Speckodyne Corp. in collaboration with Plasma TEC, Inc. and Princeton University proposes to develop a novel, multifunctional optical diagnostic platform for kilohertz rate, non-intrusive, quantitative 1D and 2D imaging of relevant gas parameters in arc driven and other high enthalpy ground testing facilities. The platform implements and integrates state-of-the art optical diagnostic techniques that are enabled by femtosecond-based nonlinear optics: hybrid picosecond/femtosecond Coherent Anti-Stokes Raman Scattering (CARS) and Two-photon Absorption Laser induced Fluorescence (TALIF). The hybrid CARS provides single shot point and line measurements of molecular species concentrations and state populations, as well as rotational and vibrational temperatures, whereas the TALIF provides line and planar measurements of atomic oxygen, nitrogen, argon and other atomic species concentrations. Extending the TALIF to the measurement of velocity profiles will also be considered based on atomic fluorescence Femtosecond Laser Electronic Excitation Tagging (FLEET). Both FLEET and hybrid CARS were recently demonstrated in Mach 10 to 18 in nitrogen flow at AEDC Tunnel 9 in Maryland by the Plasma TEC-Speckodyne team. The proposed platform is powered by a single kilohertz-rate femtosecond laser and incorporates a high-speed imaging system. The system architectural strategy is designed to meet transportability requirements and reliable operation in the harsh environment of NASA’s large-scale ground test and evaluation facilities. The completion of the Phase I effort will demonstrate the feasibility of this concept of measuring dissociation fraction, species, nonequilibrium and temperature at kHz rate over the wide range of operational conditions characterizing high-enthalpy wind tunnel flows. The development of the system requirements and specification will support the next-phase effort focused on prototype development, implementation and testing at NASA’s ground-based facilities.
The Phase I effort will provide a demonstration of feasibility of the multifunctional optical diagnostic system that meets the requirements for operation in harsh requirements at NASA’s ground-based test facilities.
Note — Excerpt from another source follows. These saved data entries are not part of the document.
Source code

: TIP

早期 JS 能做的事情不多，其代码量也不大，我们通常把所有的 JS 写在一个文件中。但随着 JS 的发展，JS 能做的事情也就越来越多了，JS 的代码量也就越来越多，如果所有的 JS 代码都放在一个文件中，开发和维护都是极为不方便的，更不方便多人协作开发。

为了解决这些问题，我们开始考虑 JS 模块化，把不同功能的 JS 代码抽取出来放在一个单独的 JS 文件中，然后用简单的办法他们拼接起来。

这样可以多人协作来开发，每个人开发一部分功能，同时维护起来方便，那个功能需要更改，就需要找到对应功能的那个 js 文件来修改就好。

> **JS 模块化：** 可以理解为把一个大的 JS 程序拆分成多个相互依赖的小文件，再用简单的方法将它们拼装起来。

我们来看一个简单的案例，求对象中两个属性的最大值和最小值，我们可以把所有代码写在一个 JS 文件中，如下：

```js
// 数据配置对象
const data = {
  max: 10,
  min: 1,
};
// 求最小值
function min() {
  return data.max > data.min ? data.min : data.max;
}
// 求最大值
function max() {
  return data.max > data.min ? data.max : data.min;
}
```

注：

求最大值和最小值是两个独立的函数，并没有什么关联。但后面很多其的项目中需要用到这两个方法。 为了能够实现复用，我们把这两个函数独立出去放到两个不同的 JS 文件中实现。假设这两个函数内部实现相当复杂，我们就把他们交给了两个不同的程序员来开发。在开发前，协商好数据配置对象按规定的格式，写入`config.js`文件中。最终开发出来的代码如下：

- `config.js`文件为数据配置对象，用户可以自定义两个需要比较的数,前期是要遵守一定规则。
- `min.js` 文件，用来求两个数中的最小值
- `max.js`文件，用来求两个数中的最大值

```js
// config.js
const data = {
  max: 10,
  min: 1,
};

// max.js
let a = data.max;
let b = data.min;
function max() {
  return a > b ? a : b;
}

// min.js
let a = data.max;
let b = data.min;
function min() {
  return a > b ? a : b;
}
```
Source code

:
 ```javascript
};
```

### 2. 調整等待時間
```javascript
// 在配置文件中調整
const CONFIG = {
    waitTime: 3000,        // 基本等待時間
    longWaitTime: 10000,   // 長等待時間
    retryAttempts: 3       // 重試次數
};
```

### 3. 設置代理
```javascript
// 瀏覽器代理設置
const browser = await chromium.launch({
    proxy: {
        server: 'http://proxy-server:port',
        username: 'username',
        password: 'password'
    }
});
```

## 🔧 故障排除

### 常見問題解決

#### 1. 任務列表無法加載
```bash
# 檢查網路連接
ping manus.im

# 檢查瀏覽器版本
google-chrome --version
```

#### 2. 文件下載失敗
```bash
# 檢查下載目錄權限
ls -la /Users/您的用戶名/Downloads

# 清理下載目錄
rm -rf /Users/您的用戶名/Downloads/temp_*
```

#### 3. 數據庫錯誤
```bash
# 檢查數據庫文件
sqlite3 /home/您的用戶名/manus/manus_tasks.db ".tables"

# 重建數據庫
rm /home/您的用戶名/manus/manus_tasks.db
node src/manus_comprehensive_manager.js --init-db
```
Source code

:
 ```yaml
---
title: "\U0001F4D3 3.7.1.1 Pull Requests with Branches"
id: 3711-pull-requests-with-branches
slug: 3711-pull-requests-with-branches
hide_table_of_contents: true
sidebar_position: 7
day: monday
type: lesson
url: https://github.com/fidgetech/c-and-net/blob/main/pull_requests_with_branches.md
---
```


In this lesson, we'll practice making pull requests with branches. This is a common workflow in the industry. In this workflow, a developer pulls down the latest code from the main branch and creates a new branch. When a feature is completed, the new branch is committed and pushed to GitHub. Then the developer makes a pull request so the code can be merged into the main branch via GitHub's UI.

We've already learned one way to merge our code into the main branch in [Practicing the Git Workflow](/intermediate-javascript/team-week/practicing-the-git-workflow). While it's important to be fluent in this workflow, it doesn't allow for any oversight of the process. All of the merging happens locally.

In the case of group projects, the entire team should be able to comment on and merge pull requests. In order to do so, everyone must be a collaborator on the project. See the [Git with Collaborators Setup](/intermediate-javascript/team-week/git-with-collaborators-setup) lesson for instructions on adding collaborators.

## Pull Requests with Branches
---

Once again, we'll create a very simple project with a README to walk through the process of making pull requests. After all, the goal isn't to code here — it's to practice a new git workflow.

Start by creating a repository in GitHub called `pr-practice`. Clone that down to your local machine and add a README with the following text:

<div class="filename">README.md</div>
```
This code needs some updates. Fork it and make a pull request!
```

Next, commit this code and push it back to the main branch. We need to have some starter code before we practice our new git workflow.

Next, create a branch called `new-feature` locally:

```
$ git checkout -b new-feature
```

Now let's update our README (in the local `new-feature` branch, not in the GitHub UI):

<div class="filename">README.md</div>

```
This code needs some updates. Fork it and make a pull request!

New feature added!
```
Phase I will provide a blueprint for a movable system, and a prototype system capable of quantitative 1D and 2D imaging of relevant gas parameters will be developed under a Phase II effort. The system prototype will be then deployed and tested under various conditions at several NASA facilities (LaRC, ARC, GRC).
A robust and versatile multifunctional optical diagnostic prototype will find commercial applications in fields such as aerospace, combustion and plasma physics. Using a single laser as a source for several diagnostics make this system attractive because of a reduced size and price, and the fact that it is mobile makes it versatile for use in facilities with more than one laboratory.